··· Page text
Does 360-degree feedback do more harm than good?
Envisia’s Kenneth Nowack and Sandra Mashihi provided “evidence-based answers”:

Kenneth Nowack

Kenneth Nowack

Poorly-designed 360-degree feedback assessments and interventions can increase disengagement and contribute to poor individual and team performance.

Individuals can “experience strong discouragement and frustration” when feedback is not as affirming as anticipated.
In addition, negatively-perceived information may be discounted and disregarded.

John Gottman

John Gottman

The ratio of positive to negative feedback may determine whether it is incorporated and used.
University of Washington’s John Gottman and Pepper Schwartz found that well-functioning marriages have a 5:1 ratio of positive to negative feedback.

A positive-negative ratio of 3:1 in 360-feedback sessions encouraged enhanced individual and team performance, individual workplace engagement, effectiveness, and emotional “flourishing,” according to University of North Carolina’s Barbara Frederickson and Marcial Losada of University of Michigan.

Barbara Fredrickson

Barbara Fredrickson

Proportions of negative feedback and interactions that exceed these ratios can interfere with insight and motivation and diminish willingness to engage in work-related practice and performance effectiveness.
Fredrickson suggested that this 3:1 ratio of positive to negative feedback is a “tipping point.”

Naomi Eisenberger

Naomi Eisenberger

When people are overloaded with negative feedback, neurophysiologic pathways associated with physical pain are triggered, reported UCLA’s Naomi Eisenberger and Matthew Lieberman collaborating with Kipling Williams of Macquarie University.

Zhansheng Chen

Zhansheng Chen

This effect was corroborated when volunteers reported higher levels of physical pain and demonstrated diminished performance on a cognitively-demanding task, in research by Williams, University of Hong Kong’s Zhansheng Chen, Julie Fitness of Macquarie University, and University of New South Wales’s Nicola C. Newton.

“Titrating” negative feedback in 360 degree evaluations within recommended ratios can enable recipients to more effectively assimilate and execute recommendations.

-*What ratios of positive to negative feedback do you apply in helping others improve performance?
······
··· Dataset excerpts
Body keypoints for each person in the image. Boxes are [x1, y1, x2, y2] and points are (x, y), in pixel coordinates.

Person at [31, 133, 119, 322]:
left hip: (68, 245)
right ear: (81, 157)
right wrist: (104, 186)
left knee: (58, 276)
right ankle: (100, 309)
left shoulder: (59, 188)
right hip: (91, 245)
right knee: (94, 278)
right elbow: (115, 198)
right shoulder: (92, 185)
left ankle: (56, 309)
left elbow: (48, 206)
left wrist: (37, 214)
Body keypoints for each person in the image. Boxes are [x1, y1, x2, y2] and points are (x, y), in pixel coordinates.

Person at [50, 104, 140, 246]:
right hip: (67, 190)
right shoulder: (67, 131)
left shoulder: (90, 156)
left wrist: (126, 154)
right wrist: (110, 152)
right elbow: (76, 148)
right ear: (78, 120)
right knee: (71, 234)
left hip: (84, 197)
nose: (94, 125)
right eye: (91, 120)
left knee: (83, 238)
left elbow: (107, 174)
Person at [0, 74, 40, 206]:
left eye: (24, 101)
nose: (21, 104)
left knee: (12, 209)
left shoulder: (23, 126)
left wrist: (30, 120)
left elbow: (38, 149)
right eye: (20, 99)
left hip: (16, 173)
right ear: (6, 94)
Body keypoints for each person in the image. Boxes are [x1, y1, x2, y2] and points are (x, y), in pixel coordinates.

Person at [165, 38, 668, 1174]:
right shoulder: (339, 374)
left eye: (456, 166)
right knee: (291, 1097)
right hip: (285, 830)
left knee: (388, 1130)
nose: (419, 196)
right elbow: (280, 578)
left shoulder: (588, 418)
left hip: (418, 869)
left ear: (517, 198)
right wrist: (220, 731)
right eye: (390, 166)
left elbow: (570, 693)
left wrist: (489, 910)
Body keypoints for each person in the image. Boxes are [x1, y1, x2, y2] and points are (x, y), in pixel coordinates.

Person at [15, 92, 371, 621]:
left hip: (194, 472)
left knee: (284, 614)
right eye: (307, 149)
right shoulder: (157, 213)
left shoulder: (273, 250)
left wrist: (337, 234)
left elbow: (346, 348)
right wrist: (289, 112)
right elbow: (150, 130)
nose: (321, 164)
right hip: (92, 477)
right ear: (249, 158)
······
▶ _Task list_
A. In the text on 360-degree feedback, what ratio of positive to negative feedback did John Gottman and Pepper Schwartz find in well-functioning marriages?
B. Using the text on 360-degree feedback, explain why negative feedback in 360-degree evaluations should be kept within the recommended ratios.
The rows have no connection to the text on 360-degree feedback.

▶ _Replies_
A. A 5:1 ratio of positive to negative feedback.

B. Keeping negative feedback within the recommended ratios lets recipients assimilate and carry out recommendations more effectively. Negative feedback beyond these ratios can interfere with insight and motivation. It can also reduce willingness to engage in work-related practice and performance effectiveness.